▶ **EXCERPTED RECORDS**:
[Start of Attachment]

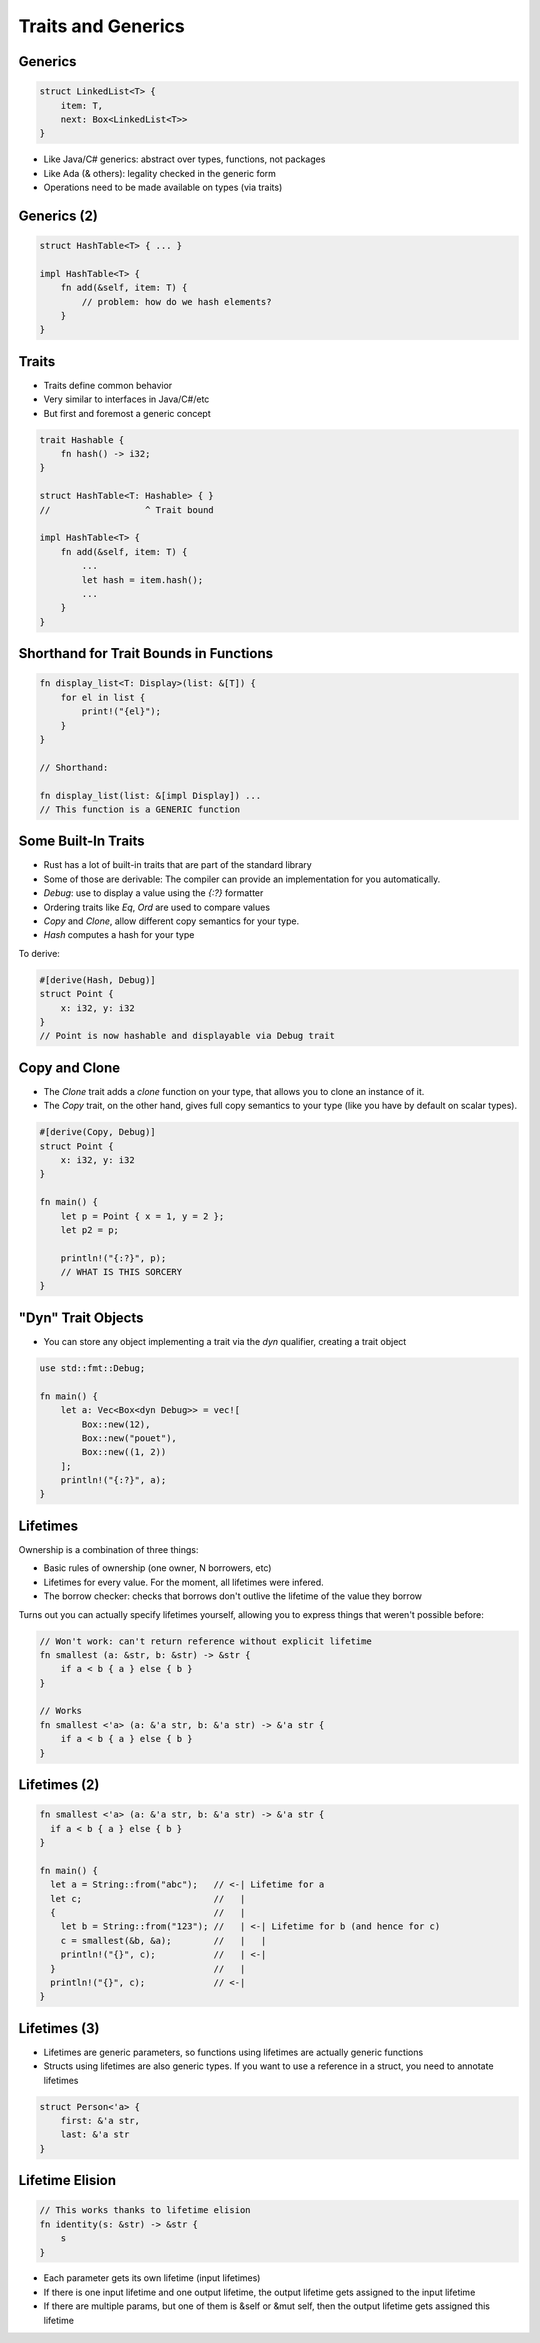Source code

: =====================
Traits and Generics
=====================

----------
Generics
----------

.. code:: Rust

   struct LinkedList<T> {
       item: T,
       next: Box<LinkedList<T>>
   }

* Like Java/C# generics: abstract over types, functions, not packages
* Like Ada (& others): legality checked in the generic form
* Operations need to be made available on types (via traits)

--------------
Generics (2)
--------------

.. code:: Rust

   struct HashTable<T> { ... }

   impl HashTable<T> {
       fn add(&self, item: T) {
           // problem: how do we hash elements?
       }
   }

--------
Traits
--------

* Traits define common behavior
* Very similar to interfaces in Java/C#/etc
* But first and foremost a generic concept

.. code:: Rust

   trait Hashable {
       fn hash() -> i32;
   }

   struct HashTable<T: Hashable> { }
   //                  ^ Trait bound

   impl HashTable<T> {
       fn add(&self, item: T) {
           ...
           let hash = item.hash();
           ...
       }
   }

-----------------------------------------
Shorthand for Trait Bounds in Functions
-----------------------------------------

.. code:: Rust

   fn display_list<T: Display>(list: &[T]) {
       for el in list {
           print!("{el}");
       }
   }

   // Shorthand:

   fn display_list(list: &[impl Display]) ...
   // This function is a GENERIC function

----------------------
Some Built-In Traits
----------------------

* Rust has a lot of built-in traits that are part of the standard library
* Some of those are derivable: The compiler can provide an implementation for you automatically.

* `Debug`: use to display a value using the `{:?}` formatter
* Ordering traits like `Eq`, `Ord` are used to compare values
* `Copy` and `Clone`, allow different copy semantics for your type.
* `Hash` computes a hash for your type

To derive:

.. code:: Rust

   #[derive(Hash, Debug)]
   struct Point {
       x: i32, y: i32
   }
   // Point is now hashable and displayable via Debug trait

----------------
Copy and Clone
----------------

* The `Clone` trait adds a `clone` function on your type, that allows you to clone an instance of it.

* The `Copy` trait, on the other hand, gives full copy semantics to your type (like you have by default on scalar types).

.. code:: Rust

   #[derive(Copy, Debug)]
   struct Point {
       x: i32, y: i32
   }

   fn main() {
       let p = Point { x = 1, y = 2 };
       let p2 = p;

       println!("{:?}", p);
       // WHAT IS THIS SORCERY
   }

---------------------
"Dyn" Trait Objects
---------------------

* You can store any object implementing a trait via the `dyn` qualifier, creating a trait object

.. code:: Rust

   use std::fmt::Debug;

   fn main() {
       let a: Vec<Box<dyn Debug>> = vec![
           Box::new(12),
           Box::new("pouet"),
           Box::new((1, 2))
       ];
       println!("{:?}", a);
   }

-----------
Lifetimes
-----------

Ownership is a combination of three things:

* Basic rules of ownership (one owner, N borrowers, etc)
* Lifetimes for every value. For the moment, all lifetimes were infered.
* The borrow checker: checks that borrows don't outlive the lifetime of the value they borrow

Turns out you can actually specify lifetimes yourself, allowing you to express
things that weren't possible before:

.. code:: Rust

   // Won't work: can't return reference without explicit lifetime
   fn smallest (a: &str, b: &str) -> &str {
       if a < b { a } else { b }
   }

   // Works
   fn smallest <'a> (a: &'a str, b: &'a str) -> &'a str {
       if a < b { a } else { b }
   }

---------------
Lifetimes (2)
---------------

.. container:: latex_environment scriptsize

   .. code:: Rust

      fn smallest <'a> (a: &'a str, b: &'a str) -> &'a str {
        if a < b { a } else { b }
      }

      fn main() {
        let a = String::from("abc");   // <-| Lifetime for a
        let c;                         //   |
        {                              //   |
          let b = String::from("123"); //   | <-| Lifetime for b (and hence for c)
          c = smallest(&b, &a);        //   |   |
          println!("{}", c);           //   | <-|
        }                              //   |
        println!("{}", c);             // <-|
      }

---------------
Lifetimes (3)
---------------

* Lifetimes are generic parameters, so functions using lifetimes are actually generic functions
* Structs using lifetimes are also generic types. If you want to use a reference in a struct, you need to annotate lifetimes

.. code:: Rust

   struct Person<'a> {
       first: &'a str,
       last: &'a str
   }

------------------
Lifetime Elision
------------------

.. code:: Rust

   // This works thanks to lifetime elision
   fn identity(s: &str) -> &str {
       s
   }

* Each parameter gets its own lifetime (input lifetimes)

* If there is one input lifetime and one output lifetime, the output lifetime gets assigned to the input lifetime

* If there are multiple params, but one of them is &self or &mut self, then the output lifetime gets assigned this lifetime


[End of Attachment]
[Start of Attachment]

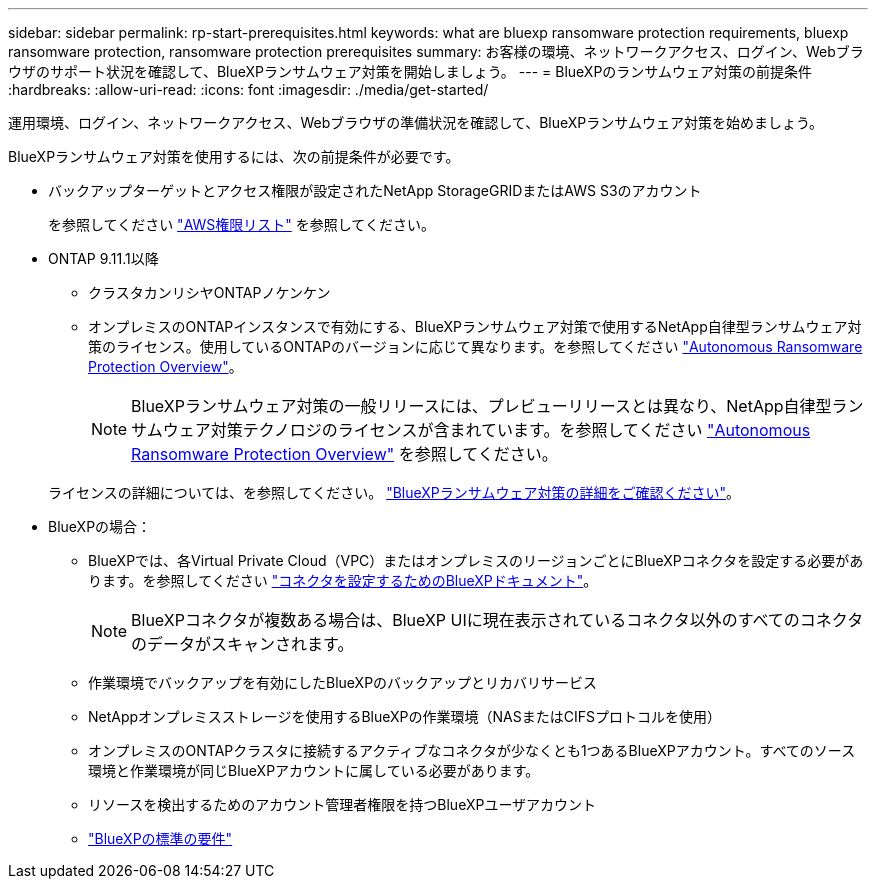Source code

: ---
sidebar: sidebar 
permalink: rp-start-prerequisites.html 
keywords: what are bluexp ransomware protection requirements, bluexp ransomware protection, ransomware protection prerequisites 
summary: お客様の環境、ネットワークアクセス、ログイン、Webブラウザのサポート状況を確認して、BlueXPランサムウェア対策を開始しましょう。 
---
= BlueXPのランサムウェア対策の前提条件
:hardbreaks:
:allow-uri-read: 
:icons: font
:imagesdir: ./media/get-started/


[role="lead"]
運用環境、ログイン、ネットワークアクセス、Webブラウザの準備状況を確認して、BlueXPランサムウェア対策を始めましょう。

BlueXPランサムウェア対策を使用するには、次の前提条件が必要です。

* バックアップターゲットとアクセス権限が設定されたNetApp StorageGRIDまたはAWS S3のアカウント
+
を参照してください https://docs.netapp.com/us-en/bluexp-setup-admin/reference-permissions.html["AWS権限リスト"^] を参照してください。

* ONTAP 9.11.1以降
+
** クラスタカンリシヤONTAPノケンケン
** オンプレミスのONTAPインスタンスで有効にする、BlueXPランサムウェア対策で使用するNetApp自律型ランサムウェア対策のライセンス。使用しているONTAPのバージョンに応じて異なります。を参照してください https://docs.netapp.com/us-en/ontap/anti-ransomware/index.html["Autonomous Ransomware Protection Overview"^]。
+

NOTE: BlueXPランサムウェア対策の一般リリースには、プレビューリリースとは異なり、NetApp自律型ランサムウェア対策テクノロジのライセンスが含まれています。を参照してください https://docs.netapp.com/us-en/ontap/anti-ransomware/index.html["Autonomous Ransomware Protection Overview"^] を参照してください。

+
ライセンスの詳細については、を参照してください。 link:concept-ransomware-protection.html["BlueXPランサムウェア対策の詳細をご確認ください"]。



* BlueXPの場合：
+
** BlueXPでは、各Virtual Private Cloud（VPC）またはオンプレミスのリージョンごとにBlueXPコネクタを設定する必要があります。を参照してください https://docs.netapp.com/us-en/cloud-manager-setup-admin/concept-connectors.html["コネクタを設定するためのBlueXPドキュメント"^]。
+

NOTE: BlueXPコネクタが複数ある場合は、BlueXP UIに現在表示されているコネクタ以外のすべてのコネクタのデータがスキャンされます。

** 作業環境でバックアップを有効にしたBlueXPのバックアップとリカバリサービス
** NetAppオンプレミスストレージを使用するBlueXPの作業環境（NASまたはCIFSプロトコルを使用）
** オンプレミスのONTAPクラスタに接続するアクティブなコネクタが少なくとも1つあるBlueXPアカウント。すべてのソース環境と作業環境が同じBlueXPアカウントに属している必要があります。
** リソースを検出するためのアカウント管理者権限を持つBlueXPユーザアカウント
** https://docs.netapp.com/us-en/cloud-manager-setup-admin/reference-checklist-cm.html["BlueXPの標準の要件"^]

[End of Attachment]

▶ **WHAT YOU ARE ASKED TO DO**:
I'd like every line with the string "Debug" copied from the listing.

▶ **EXERCISE ANSWER**:
* `Debug`: use to display a value using the `{:?}` formatter
   #[derive(Hash, Debug)]
   // Point is now hashable and displayable via Debug trait
   #[derive(Copy, Debug)]
   use std::fmt::Debug;
       let a: Vec<Box<dyn Debug>> = vec![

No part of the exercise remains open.